5. The multi-layer leaching experimental device according to claim 1, wherein an overflow device (12) is arranged at the upper end of the hollow sampling tube unit, the overflow device (12) is communicated with an overflow tube (13), and the overflow tube (13) is communicated with a sampling barrel (14).

6. The multi-layer leaching experimental device according to claim 1, wherein the side wall water outlets are axially arranged at intervals along the side wall of the hollow sampling tube unit, and a filter screen and an adjusting valve (10) are arranged at each side wall water outlet.

7. The multi-layer leaching experimental device according to claim 1, wherein the waste liquid collecting unit comprises a waste liquid barrel (21) and a collector (22);

the water inlet and outlet (26) is connected with the waste liquid branch pipe (19) and the sampling branch pipe (20), the waste liquid branch pipe (19) is communicated with the waste liquid barrel (21), and the sampling branch pipe (20) is communicated with the collector (22).

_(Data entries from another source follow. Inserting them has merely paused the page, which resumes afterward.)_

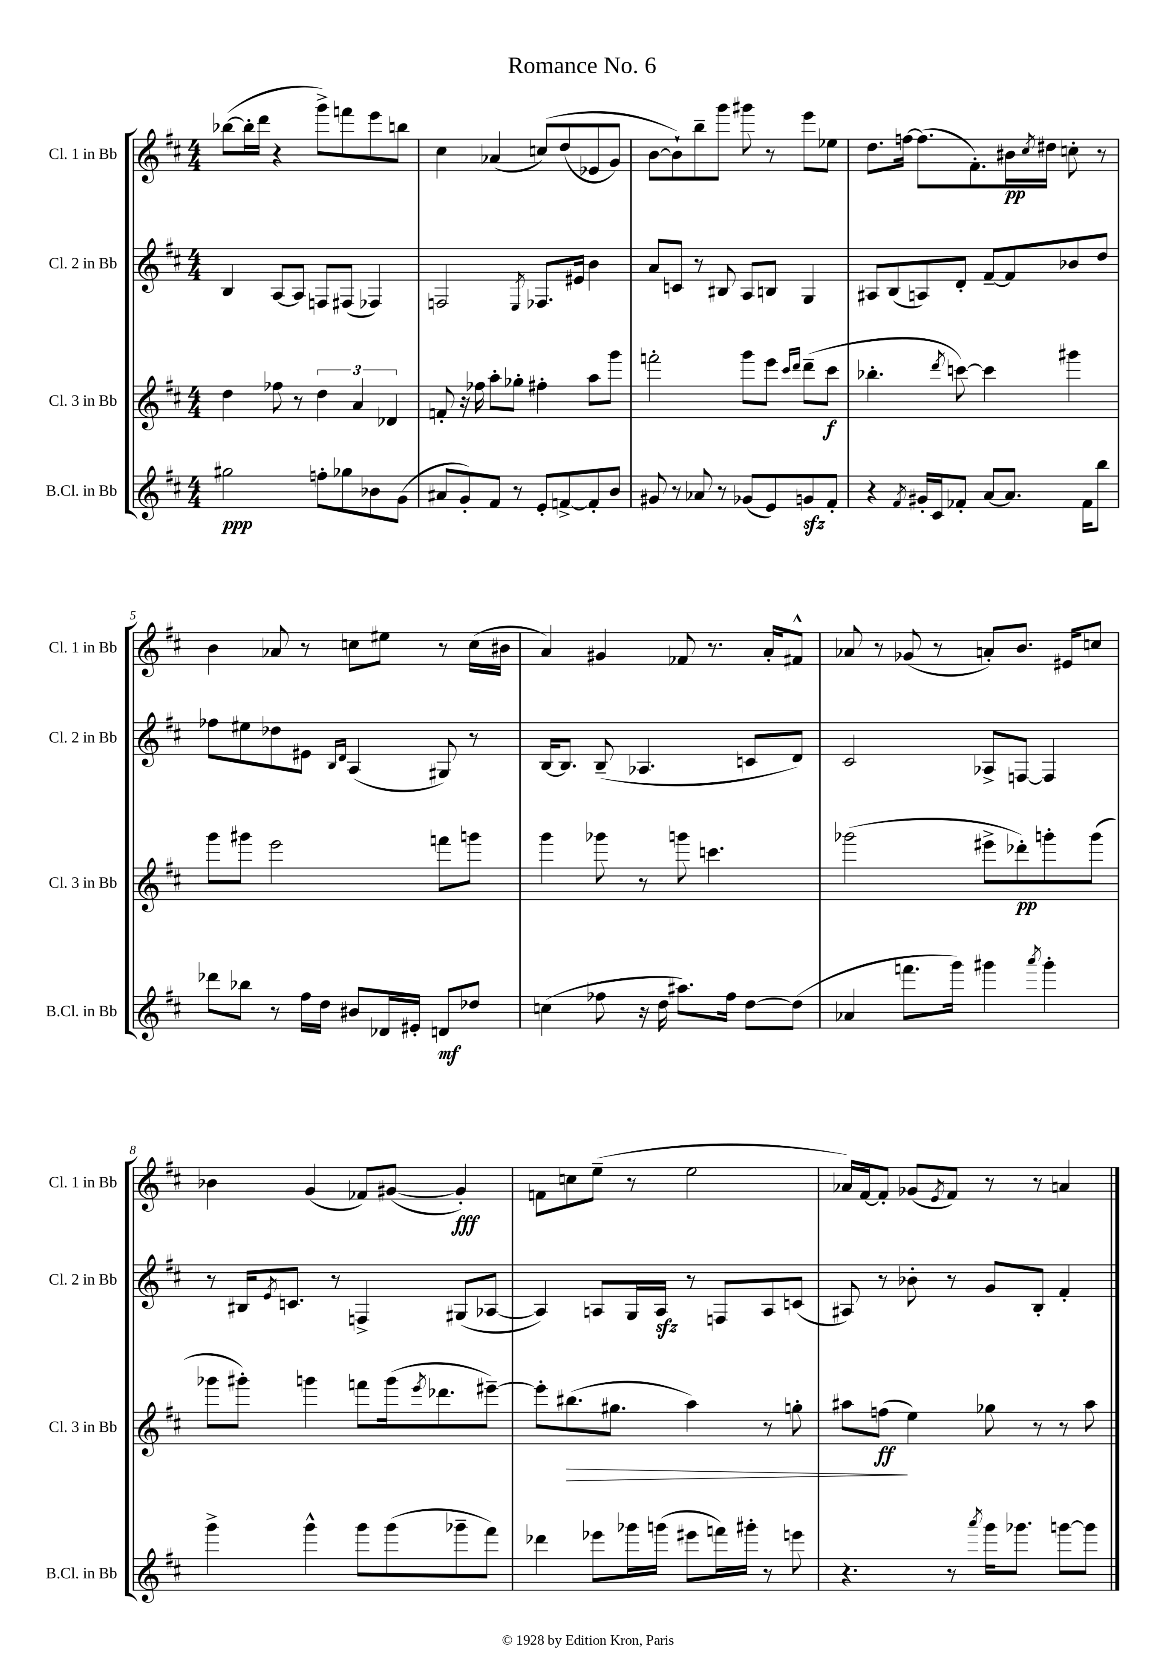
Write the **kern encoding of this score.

**kern	**dynam	**kern	**dynam	**kern	**kern	**dynam
*part4	*part4	*part3	*part3	*part2	*part1	*part1
*staff4	*staff4	*staff3	*staff3	*staff2	*staff1	*staff1
*I"B.Cl. in Bb	*	*I"Cl. 3 in Bb	*	*I"Cl. 2 in Bb	*I"Cl. 1 in Bb	*
*I'B.Cl. in Bb	*	*I'Cl. 3 in Bb	*	*I'Cl. 2 in Bb	*I'Cl. 1 in Bb	*
*clefG2	*	*clefG2	*	*clefG2	*clefG2	*
*k[f#c#]	*	*k[f#c#]	*	*k[f#c#]	*k[f#c#]	*
*M4/4	*	*M4/4	*	*M4/4	*M4/4	*
=1	=1	=1	=1	=1	=1	=1
2gg#X\	ppp	4dd\	.	4B/	([8bb-X\L	.
.	.	.	.	.	16bb-'\L]	.
.	.	.	.	.	16ddd\JJ	.
.	.	8ff-X\	.	[8A/L	4r	.
.	.	8r	.	8A/J]	.	.
8ffn'\L	.	6dd\	.	8Fn/L	8ggg^\L)	.
8gg-X\	.	.	.	(8F#X/J	8fffn\	.
.	.	6a/	.	.	.	.
8b-X\	.	.	.	4F-X/)	8eee\	.
.	.	6d-X/	.	.	.	.
(8g\J	.	.	.	.	8bbn\J	.
=2	=2	=2	=2	=2	=2	=2
8a#X/L	.	8fn'/	.	2Fn/	4cc#\	.
8g'/)	.	16r	.	.	.	.
.	.	16ff-X\	.	.	.	.
8f#/J	.	8aa'\L	.	.	(4a-X/	.
8r	.	8gg-X'\J	.	.	.	.
.	.	.	.	8qE/	.	.
8e'/L	.	4ff#X'\	.	8.F-X/L	(8ccn/L)	.
[8fn^/	.	.	.	.	(8dd/	.
.	.	.	.	16e#X/Jk	.	.
8f'/]	.	8aa\L	.	4b\	8e-X/	.
8b/J	.	8ggg\J	.	.	8g/J)	.
=3	=3	=3	=3	=3	=3	=3
8g#X/	.	2fffn'\	.	8a/L	[8b\L	.
8r	.	.	.	8cn/J	8b`\])	.
8a-X/	.	.	.	8r	8bb~\	.
8r	.	.	.	8B#X/	8ggg\J	.
(8g-X/L	.	8ggg\L	.	8A/L	8ggg#X\	.
8e/)	.	8eee\J	.	8Bn/J	8r	.
.	.	16qqccc#/LL	.	.	.	.
.	.	16qqddd/JJ	.	.	.	.
8gnzz/	.	(8ddd~\L	.	4G/	8eee\L	.
8f#'/J	.	8ccc#\J	f	.	8ee-X\J	.
=4	=4	=4	=4	=4	=4	=4
4r	.	4.bb-X'\	.	8A#X/L	8.dd\L	.
.	.	.	.	(8B/	.	.
.	.	.	.	.	[16ffn\Jk	.
8qf#/	.	.	.	.	.	.
16g#X'/LL	.	.	.	8An/)	(8.ff\L]	.
16c#/J	.	.	.	.	.	.
.	.	8qddd/	.	.	.	.
8f-X'/J	.	[8cccn\)	.	8d'/J	.	.
.	.	.	.	.	8.f#'\)	.
[8a/L	.	4ccc\]	.	[8f#~/L	.	.
8.a/J]	.	.	.	8f#/]	16b#X\L	pp
.	.	.	.	.	8qcc#/	.
.	.	.	.	.	16dd#X\JJ	.
.	.	4ggg#X\	.	8b-X/	8ccn'\	.
16f-\KL	.	.	.	.	.	.
8bb\J	.	.	.	8dd/J	8r	.
!!LO:LB:g=z
=5	=5	=5	=5	=5	=5	=5
8ddd-X\L	.	8ggg\L	.	8ff-X\L	4b\	.
8bb-X\J	.	8ggg#X\J	.	8ee#X\	.	.
8r	.	2eee\	.	8dd-X\	8a-X/	.
16ff#\LL	.	.	.	8e#X\J	8r	.
16dd\JJ	.	.	.	.	.	.
.	.	.	.	16qqB/LL	.	.
.	.	.	.	16qqd/JJ	.	.
8b#X/L	.	.	.	(4A/	8ccn\L	.
16d-X/L	.	.	.	.	8ee#X\J	.
16e#X'/JJ	.	.	.	.	.	.
8dn/L	mf	8fffn\L	.	8G#X/)	8r	.
8dd-X/J	.	8gggn\J	.	8r	(16cc\LL	.
.	.	.	.	.	16b#X\JJ	.
=6	=6	=6	=6	=6	=6	=6
(4ccn\	.	4ggg\	.	[16B/KL	4a/)	.
.	.	.	.	8.B/J]	.	.
8ff-X\	.	8ggg-X\	.	(8B~/	4g#X/	.
16r	.	8r	.	4.A-X/	.	.
16dd\	.	.	.	.	.	.
8.aa#X\L)	.	8gggn\	.	.	8f-X/	.
.	.	4.cccn\	.	.	8.r	.
16ff-\Jk	.	.	.	.	.	.
[8dd\L	.	.	.	8cn/L	.	.
.	.	.	.	.	16a'/KL	.
(8dd\J]	.	.	.	8d/J)	8f#X^^/J	.
=7	=7	=7	=7	=7	=7	=7
4a-X/	.	(2ggg-X\	.	2c#/	8a-X/	.
.	.	.	.	.	8r	.
8.fffn\L	.	.	.	.	(8g-X/	.
.	.	.	.	.	8r	.
16ggg\Jk)	.	.	.	.	.	.
4ggg#X\	.	8eee#X^\L	.	8A-X^/L	8an'/L)	.
.	.	8ddd-X'\)	pp	[8Fn/J	8.b/J	.
8qaaa/	.	.	.	.	.	.
4ggg#'\	.	8gggn'\	.	4F/]	.	.
.	.	.	.	.	16e#X/KL	.
.	.	(8ggg\J	.	.	8ccn/J	.
!!LO:LB:g=z
=8	=8	=8	=8	=8	=8	=8
4ggg^\	.	8ggg-X\L	.	8r	4b-X\	.
.	.	8ggg#X'\J)	.	16B#X/KL	.	.
.	.	.	.	8qe/	.	.
.	.	.	.	8.cn/J	.	.
4ggg^^\	.	4gggn\	.	.	(4g/	.
.	.	.	.	8r	.	.
8ggg\L	.	8fffn\L	.	4Fn^/	8f-X/L)	.
(8ggg\	.	(16ggg\k	.	.	([8g#X/J	.
.	.	8qeee/	.	.	.	.
.	.	8.ddd-X\	.	.	.	.
8ggg-X~\	.	.	.	(8G#X/L	4g#'/])	fff
8fff#\J)	.	[8eee#X~\J)	.	[8A-X/J	.	.
=9	=9	=9	=9	=9	=9	=9
4ddd-X\	.	8eee#'\L]	.	4A-/])	8fn\L	.
!	!	!	!LO:HP:b	!	!	!
.	.	(8.bb#X\	>	.	8ccn\	.
8eee-X\L	.	.	.	8An/L	(8ee~\J	.
.	.	8.gg#X\J	.	.	.	.
16ggg-X\L	.	.	.	16G/L	8r	.
(16gggn\JJ	.	.	.	16Azz/JJ	.	.
8eee#X\L	.	4aa\)	.	8r	2ee\	.
16fffn\L)	.	.	.	8Fn/L	.	.
16ggg#X'\JJ	.	.	.	.	.	.
8r	.	8r	.	8A/	.	.
8eeen\	.	8ggn'\	.	(8cn/J	.	.
=10	=10	=10	=10	=10	=10	=10
4.r	.	8aa#X\L	.	8A#X/)	16a-X/LL)	.
.	.	.	.	.	[16f#/J	.
.	.	(8ffn\J	ff	8r	8f#'/J]	.
.	.	4ee\)	]	8b-X'\	(8g-X/L	.
.	.	.	.	.	8qe/	.
8r	.	.	.	8r	8f#/J)	.
8qaaa/	.	.	.	.	.	.
16ggg\KL	.	8gg-X\	.	8g/L	8r	.
8.ggg-X\J	.	.	.	.	.	.
.	.	8r	.	8B'/J	8r	.
[8gggn\L	.	8r	.	4f#'/	4an/	.
8ggg\J]	.	8aa#\	.	.	.	.
==	==	==	==	==	==	==
*-	*-	*-	*-	*-	*-	*-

8. A multilayer leaching experimental device according to claim 1, wherein the interlayer sampling column (18) comprises a middle sampling section and two end solid sections;

the sampling groove is arranged in the sampling section.

9. The multi-layer leaching experimental device according to claim 1, wherein the hollow sampling tube unit comprises a plurality of hollow tubes (7) which are connected in sequence in the axial direction.

10. The multi-layer leaching experimental device according to claim 9, wherein in the plurality of hollow tubes (7) which are connected in sequence in the axial direction, a silica gel ring (9) is arranged on the connecting end face of each two adjacent hollow tubes (7).